EXERCISE INSTRUCTIONS> Copy out the text lines of all the records below exactly as they appear, leaving out the pictures.

GIVEN DATA>
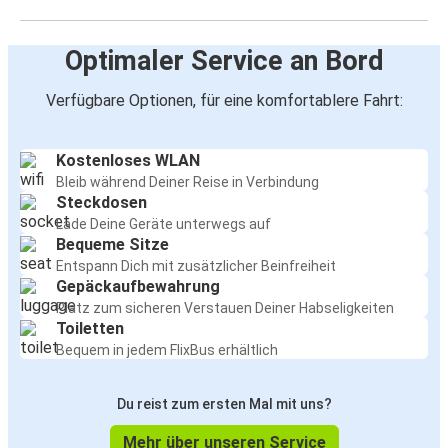
Optimaler Service an Bord
Verfügbare Optionen, für eine komfortablere Fahrt:
Kostenloses WLAN
Bleib während Deiner Reise in Verbindung
Steckdosen
Lade Deine Geräte unterwegs auf
Bequeme Sitze
Entspann Dich mit zusätzlicher Beinfreiheit
Gepäckaufbewahrung
Platz zum sicheren Verstauen Deiner Habseligkeiten
Toiletten
Bequem in jedem FlixBus erhältlich
Du reist zum ersten Mal mit uns?
Mehr über unseren Service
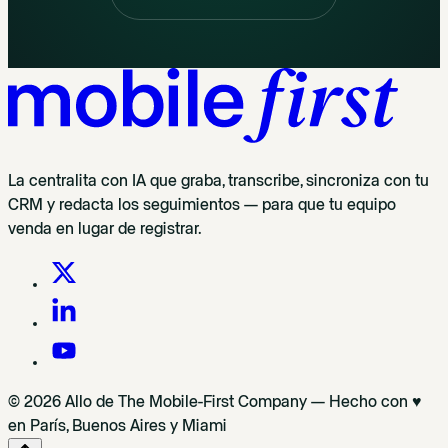
La centralita con IA que graba, transcribe, sincroniza con tu
CRM y redacta los seguimientos — para que tu equipo
venda en lugar de registrar.
© 2026 Allo de The Mobile-First Company — Hecho con ♥
en París, Buenos Aires y Miami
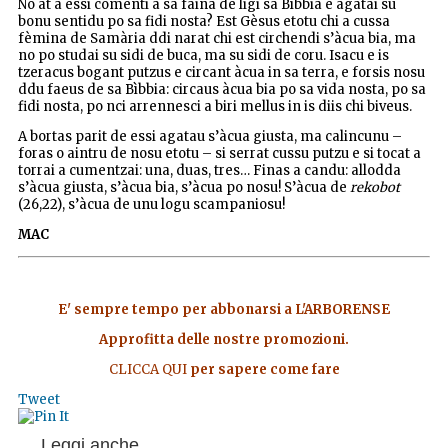
No at a essi comenti a sa faina de ligi sa Bìbbia e agatai su
bonu sentidu po sa fidi nosta? Est Gèsus etotu chi a cussa
fèmina de Samària ddi narat chi est circhendi s’àcua bia, ma
no po studai su sidi de buca, ma su sidi de coru. Isacu e is
tzeracus bogant putzus e circant àcua in sa terra, e forsis nosu
ddu faeus de sa Bìbbia: circaus àcua bia po sa vida nosta, po sa
fidi nosta, po nci arrennesci a biri mellus in is diis chi biveus.
A bortas parit de essi agatau s’àcua giusta, ma calincunu –
foras o aintru de nosu etotu – si serrat cussu putzu e si tocat a
torrai a cumentzai: una, duas, tres… Finas a candu: allodda
s’àcua giusta, s’àcua bia, s’àcua po nosu! S’àcua de
rekobot
(26,22), s’àcua de unu logu scampaniosu!
MAC
E' sempre tempo per abbonarsi a L'ARBORENSE
Approfitta delle nostre promozioni.
CLICCA QUI
per sapere come fare
Tweet
Leggi anche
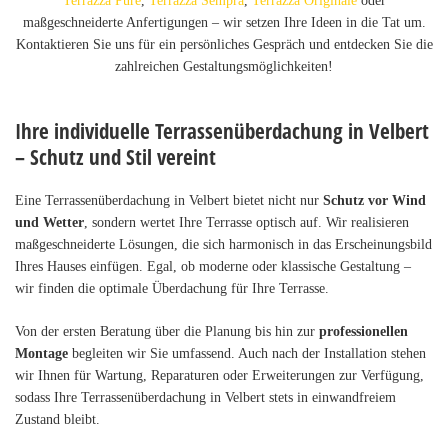
Terrazza Pure
,
Terrazza Sempra
,
Terrazza Originale
oder
maßgeschneiderte Anfertigungen – wir setzen Ihre Ideen in die Tat um.
Kontaktieren Sie uns für ein persönliches Gespräch und entdecken Sie die
zahlreichen Gestaltungsmöglichkeiten!
Ihre individuelle Terrassenüberdachung in Velbert
– Schutz und Stil vereint
Eine Terrassenüberdachung in Velbert bietet nicht nur
Schutz vor Wind
und Wetter
, sondern wertet Ihre Terrasse optisch auf. Wir realisieren
maßgeschneiderte Lösungen, die sich harmonisch in das Erscheinungsbild
Ihres Hauses einfügen. Egal, ob moderne oder klassische Gestaltung –
wir finden die optimale Überdachung für Ihre Terrasse.
Von der ersten Beratung über die Planung bis hin zur
professionellen
Montage
begleiten wir Sie umfassend. Auch nach der Installation stehen
wir Ihnen für Wartung, Reparaturen oder Erweiterungen zur Verfügung,
sodass Ihre Terrassenüberdachung in Velbert stets in einwandfreiem
Zustand bleibt.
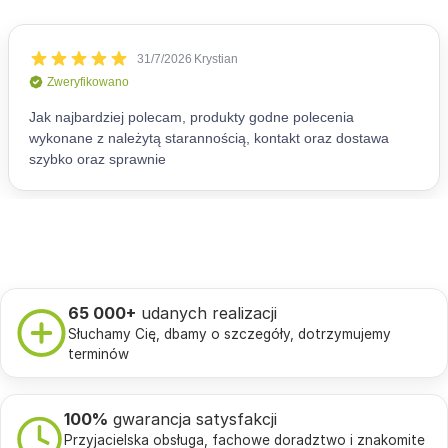
65 000+
udanych realizacji
Słuchamy Cię, dbamy o szczegóły, dotrzymujemy
terminów
100%
gwarancja satysfakcji
Przyjacielska obsługa, fachowe doradztwo i znakomite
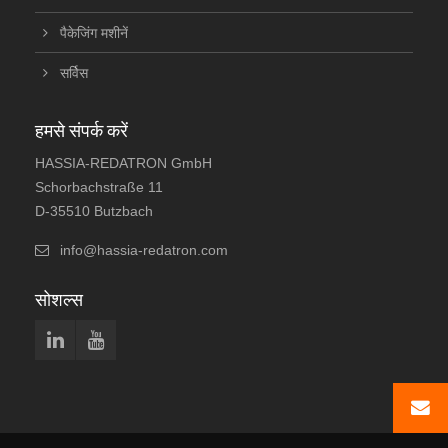
पैकेजिंग मशीनें
सर्विस
हमसे संपर्क करें
HASSIA-REDATRON GmbH
Schorbachstraße 11
D-35510 Butzbach
info@hassia-redatron.com
सोशल्स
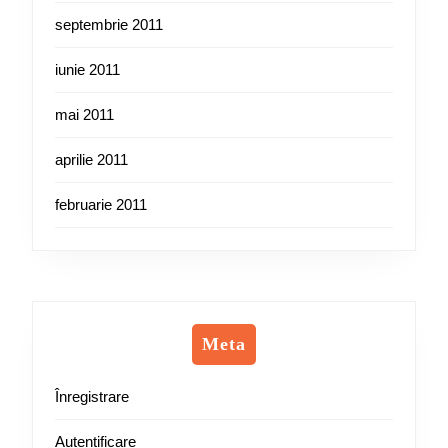
septembrie 2011
iunie 2011
mai 2011
aprilie 2011
februarie 2011
Meta
Înregistrare
Autentificare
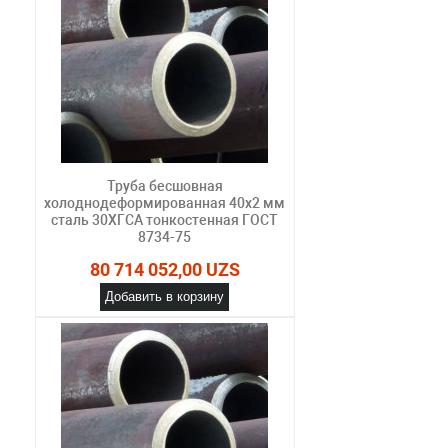
Труба бесшовная
холоднодеформированная 40х2 мм
сталь 30ХГСА тонкостенная ГОСТ
8734-75
80 714 052,00 UZS
Добавить в корзину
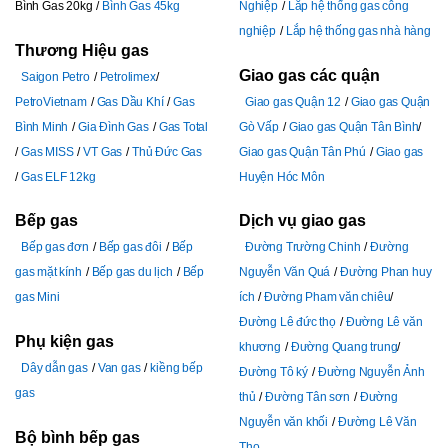
Bình Gas 20kg
Bình Gas 45kg
Nghiệp
Lắp hệ thống gas công
nghiệp
Lắp hệ thống gas nhà hàng
Thương Hiệu gas
Giao gas các quận
Saigon Petro
Petrolimex
PetroVietnam
Gas Dầu Khí
Gas
Giao gas Quận 12
Giao gas Quận
Bình Minh
Gia Đình Gas
Gas Total
Gò Vấp
Giao gas Quận Tân Bình
Gas MISS
VT Gas
Thủ Đức Gas
Giao gas Quận Tân Phú
Giao gas
Gas ELF 12kg
Huyện Hóc Môn
Bếp gas
Dịch vụ giao gas
Bếp gas đơn
Bếp gas đôi
Bếp
Đường Trường Chinh
Đường
gas mặt kính
Bếp gas du lịch
Bếp
Nguyễn Văn Quá
Đường Phan huy
gas Mini
ích
Đường Pham văn chiêu
Đường Lê đức thọ
Đường Lê văn
Phụ kiện gas
khương
Đường Quang trung
Dây dẫn gas
Van gas
kiềng bếp
Đường Tô ký
Đường Nguyễn Ảnh
gas
thủ
Đường Tân sơn
Đường
Nguyễn văn khối
Đường Lê Văn
Bộ bình bếp gas
Thọ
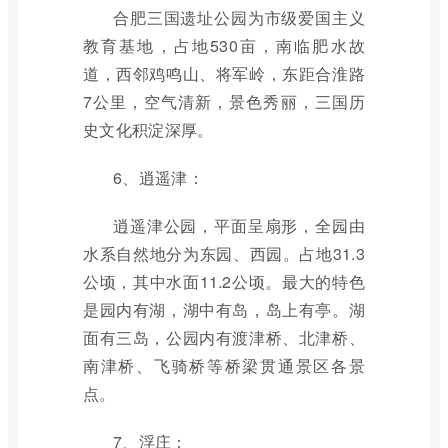
合肥三国遗址公园为市级爱国主义
教育基地，占地530亩，南临肥水故
道，西邻鸡鸣山、将军岭，东距合淮路
7公里，空气清新，景色秀丽，三国历
史文化积淀深厚。
6、逍遥津：
逍遥津公园，平面呈扇形，全园由
水系自然地分为东园、西园。占地31.3
公顷，其中水面11.2公顷。最大的特色
是园内有湖，湖中有岛，岛上有亭。湖
面有三岛，公园内有渡津桥、北津桥、
南津桥、飞骑桥等桥梁贯通景区各景
点。
7、浮庄：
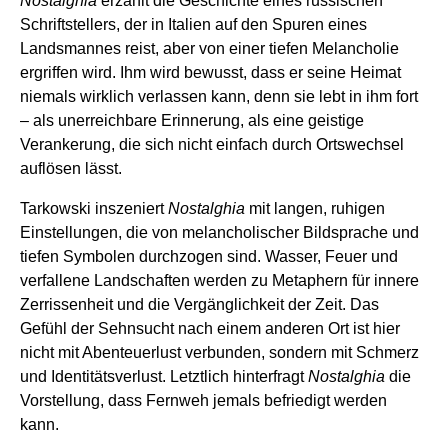
Nostalghia
erzählt die Geschichte eines russischen
Schriftstellers, der in Italien auf den Spuren eines
Landsmannes reist, aber von einer tiefen Melancholie
ergriffen wird. Ihm wird bewusst, dass er seine Heimat
niemals wirklich verlassen kann, denn sie lebt in ihm fort
– als unerreichbare Erinnerung, als eine geistige
Verankerung, die sich nicht einfach durch Ortswechsel
auflösen lässt.
Tarkowski inszeniert
Nostalghia
mit langen, ruhigen
Einstellungen, die von melancholischer Bildsprache und
tiefen Symbolen durchzogen sind. Wasser, Feuer und
verfallene Landschaften werden zu Metaphern für innere
Zerrissenheit und die Vergänglichkeit der Zeit. Das
Gefühl der Sehnsucht nach einem anderen Ort ist hier
nicht mit Abenteuerlust verbunden, sondern mit Schmerz
und Identitätsverlust. Letztlich hinterfragt
Nostalghia
die
Vorstellung, dass Fernweh jemals befriedigt werden
kann.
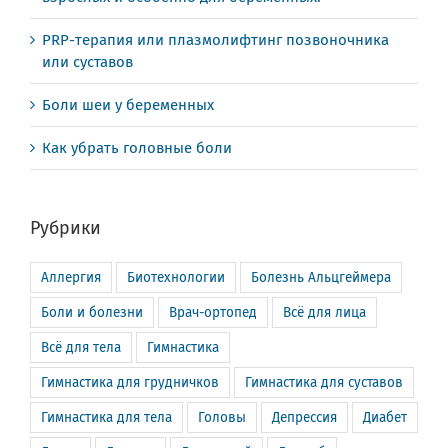
PRP-терапия или плазмолифтинг позвоночника
или суставов
Боли шеи у беременных
Как убрать головные боли
Рубрики
Аллергия
Биотехнологии
Болезнь Альцгеймера
Боли и болезни
Врач-ортопед
Всё для лица
Всё для тела
Гимнастика
Гимнастика для грудничков
Гимнастика для суставов
Гимнастика для тела
Головы
Депрессия
Диабет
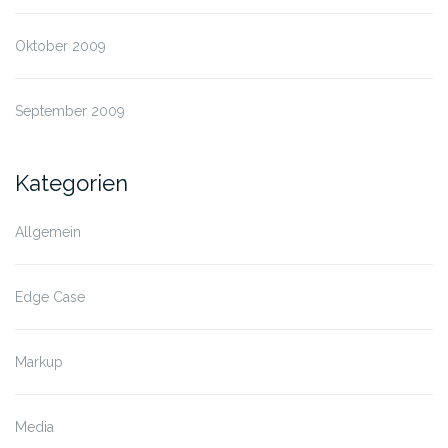
Oktober 2009
September 2009
Kategorien
Allgemein
Edge Case
Markup
Media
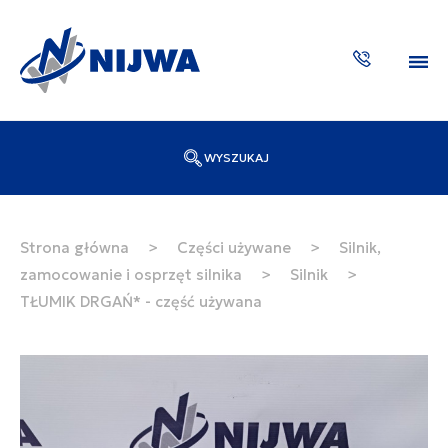
WYSZUKAJ
Wpisz numer katalogowy lub nazwę
SZUKAJ
Strona główna
>
Części używane
>
Silnik,
zamocowanie i osprzęt silnika
>
Silnik
>
ZAKTUA
TŁUMIK DRGAŃ* - część używana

TASK SOLUTION>
Optimaler Service an Bord
Verfügbare Optionen, für eine komfortablere Fahrt:
Kostenloses WLAN
Bleib während Deiner Reise in Verbindung
Steckdosen
Lade Deine Geräte unterwegs auf
Bequeme Sitze
Entspann Dich mit zusätzlicher Beinfreiheit
Gepäckaufbewahrung
Platz zum sicheren Verstauen Deiner Habseligkeiten
Toiletten
Bequem in jedem FlixBus erhältlich
Du reist zum ersten Mal mit uns?
Mehr über unseren Service
La centralita con IA que graba, transcribe, sincroniza con tu
CRM y redacta los seguimientos — para que tu equipo
venda en lugar de registrar.
© 2026 Allo de The Mobile-First Company — Hecho con ♥
en París, Buenos Aires y Miami
No at a essi comenti a sa faina de ligi sa Bìbbia e agatai su
bonu sentidu po sa fidi nosta? Est Gèsus etotu chi a cussa
fèmina de Samària ddi narat chi est circhendi s’àcua bia, ma
no po studai su sidi de buca, ma su sidi de coru. Isacu e is
tzeracus bogant putzus e circant àcua in sa terra, e forsis nosu
ddu faeus de sa Bìbbia: circaus àcua bia po sa vida nosta, po sa
fidi nosta, po nci arrennesci a biri mellus in is diis chi biveus.
A bortas parit de essi agatau s’àcua giusta, ma calincunu –
foras o aintru de nosu etotu – si serrat cussu putzu e si tocat a
torrai a cumentzai: una, duas, tres… Finas a candu: allodda
s’àcua giusta, s’àcua bia, s’àcua po nosu! S’àcua de
rekobot
(26,22), s’àcua de unu logu scampaniosu!
MAC
E' sempre tempo per abbonarsi a L'ARBORENSE
Approfitta delle nostre promozioni.
CLICCA QUI
per sapere come fare
Tweet
Leggi anche
Terrazza Pure
,
Terrazza Sempra
,
Terrazza Originale
oder
maßgeschneiderte Anfertigungen – wir setzen Ihre Ideen in die Tat um.
Kontaktieren Sie uns für ein persönliches Gespräch und entdecken Sie die
zahlreichen Gestaltungsmöglichkeiten!
Ihre individuelle Terrassenüberdachung in Velbert
– Schutz und Stil vereint
Eine Terrassenüberdachung in Velbert bietet nicht nur
Schutz vor Wind
und Wetter
, sondern wertet Ihre Terrasse optisch auf. Wir realisieren
maßgeschneiderte Lösungen, die sich harmonisch in das Erscheinungsbild
Ihres Hauses einfügen. Egal, ob moderne oder klassische Gestaltung –
wir finden die optimale Überdachung für Ihre Terrasse.
Von der ersten Beratung über die Planung bis hin zur
professionellen
Montage
begleiten wir Sie umfassend. Auch nach der Installation stehen
wir Ihnen für Wartung, Reparaturen oder Erweiterungen zur Verfügung,
sodass Ihre Terrassenüberdachung in Velbert stets in einwandfreiem
Zustand bleibt.
65 000+
udanych realizacji
Słuchamy Cię, dbamy o szczegóły, dotrzymujemy
terminów
100%
gwarancja satysfakcji
Przyjacielska obsługa, fachowe doradztwo i znakomite
पैकेजिंग मशीनें
सर्विस
हमसे संपर्क करें
HASSIA-REDATRON GmbH
Schorbachstraße 11
D-35510 Butzbach
info@hassia-redatron.com
सोशल्स
septembrie 2011
iunie 2011
mai 2011
aprilie 2011
februarie 2011
Meta
Înregistrare
Autentificare
Труба бесшовная
холоднодеформированная 40х2 мм
сталь 30ХГСА тонкостенная ГОСТ
8734-75
80 714 052,00 UZS
Добавить в корзину
Bình Gas 20kg
Bình Gas 45kg
Nghiệp
Lắp hệ thống gas công
nghiệp
Lắp hệ thống gas nhà hàng
Thương Hiệu gas
Giao gas các quận
Saigon Petro
Petrolimex
PetroVietnam
Gas Dầu Khí
Gas
Giao gas Quận 12
Giao gas Quận
Bình Minh
Gia Đình Gas
Gas Total
Gò Vấp
Giao gas Quận Tân Bình
Gas MISS
VT Gas
Thủ Đức Gas
Giao gas Quận Tân Phú
Giao gas
Gas ELF 12kg
Huyện Hóc Môn
Bếp gas
Dịch vụ giao gas
Bếp gas đơn
Bếp gas đôi
Bếp
Đường Trường Chinh
Đường
gas mặt kính
Bếp gas du lịch
Bếp
Nguyễn Văn Quá
Đường Phan huy
gas Mini
ích
Đường Pham văn chiêu
Đường Lê đức thọ
Đường Lê văn
Phụ kiện gas
khương
Đường Quang trung
Dây dẫn gas
Van gas
kiềng bếp
Đường Tô ký
Đường Nguyễn Ảnh
gas
thủ
Đường Tân sơn
Đường
Nguyễn văn khối
Đường Lê Văn
Bộ bình bếp gas
Thọ
合肥三国遗址公园为市级爱国主义
教育基地，占地530亩，南临肥水故
道，西邻鸡鸣山、将军岭，东距合淮路
7公里，空气清新，景色秀丽，三国历
史文化积淀深厚。
6、逍遥津：
逍遥津公园，平面呈扇形，全园由
水系自然地分为东园、西园。占地31.3
公顷，其中水面11.2公顷。最大的特色
是园内有湖，湖中有岛，岛上有亭。湖
面有三岛，公园内有渡津桥、北津桥、
南津桥、飞骑桥等桥梁贯通景区各景
点。
7、浮庄：
Nostalghia
erzählt die Geschichte eines russischen
Schriftstellers, der in Italien auf den Spuren eines
Landsmannes reist, aber von einer tiefen Melancholie
ergriffen wird. Ihm wird bewusst, dass er seine Heimat
niemals wirklich verlassen kann, denn sie lebt in ihm fort
– als unerreichbare Erinnerung, als eine geistige
Verankerung, die sich nicht einfach durch Ortswechsel
auflösen lässt.
Tarkowski inszeniert
Nostalghia
mit langen, ruhigen
Einstellungen, die von melancholischer Bildsprache und
tiefen Symbolen durchzogen sind. Wasser, Feuer und
verfallene Landschaften werden zu Metaphern für innere
Zerrissenheit und die Vergänglichkeit der Zeit. Das
Gefühl der Sehnsucht nach einem anderen Ort ist hier
nicht mit Abenteuerlust verbunden, sondern mit Schmerz
und Identitätsverlust. Letztlich hinterfragt
Nostalghia
die
Vorstellung, dass Fernweh jemals befriedigt werden
kann.
PRP-терапия или плазмолифтинг позвоночника
или суставов
Боли шеи у беременных
Как убрать головные боли
Рубрики
Аллергия
Биотехнологии
Болезнь Альцгеймера
Боли и болезни
Врач-ортопед
Всё для лица
Всё для тела
Гимнастика
Гимнастика для грудничков
Гимнастика для суставов
Гимнастика для тела
Головы
Депрессия
Диабет
Oktober 2009
September 2009
Kategorien
Allgemein
Edge Case
Markup
Media
WYSZUKAJ
Wpisz numer katalogowy lub nazwę
SZUKAJ
Strona główna
>
Części używane
>
Silnik,
zamocowanie i osprzęt silnika
>
Silnik
>
ZAKTUA
TŁUMIK DRGAŃ* - część używana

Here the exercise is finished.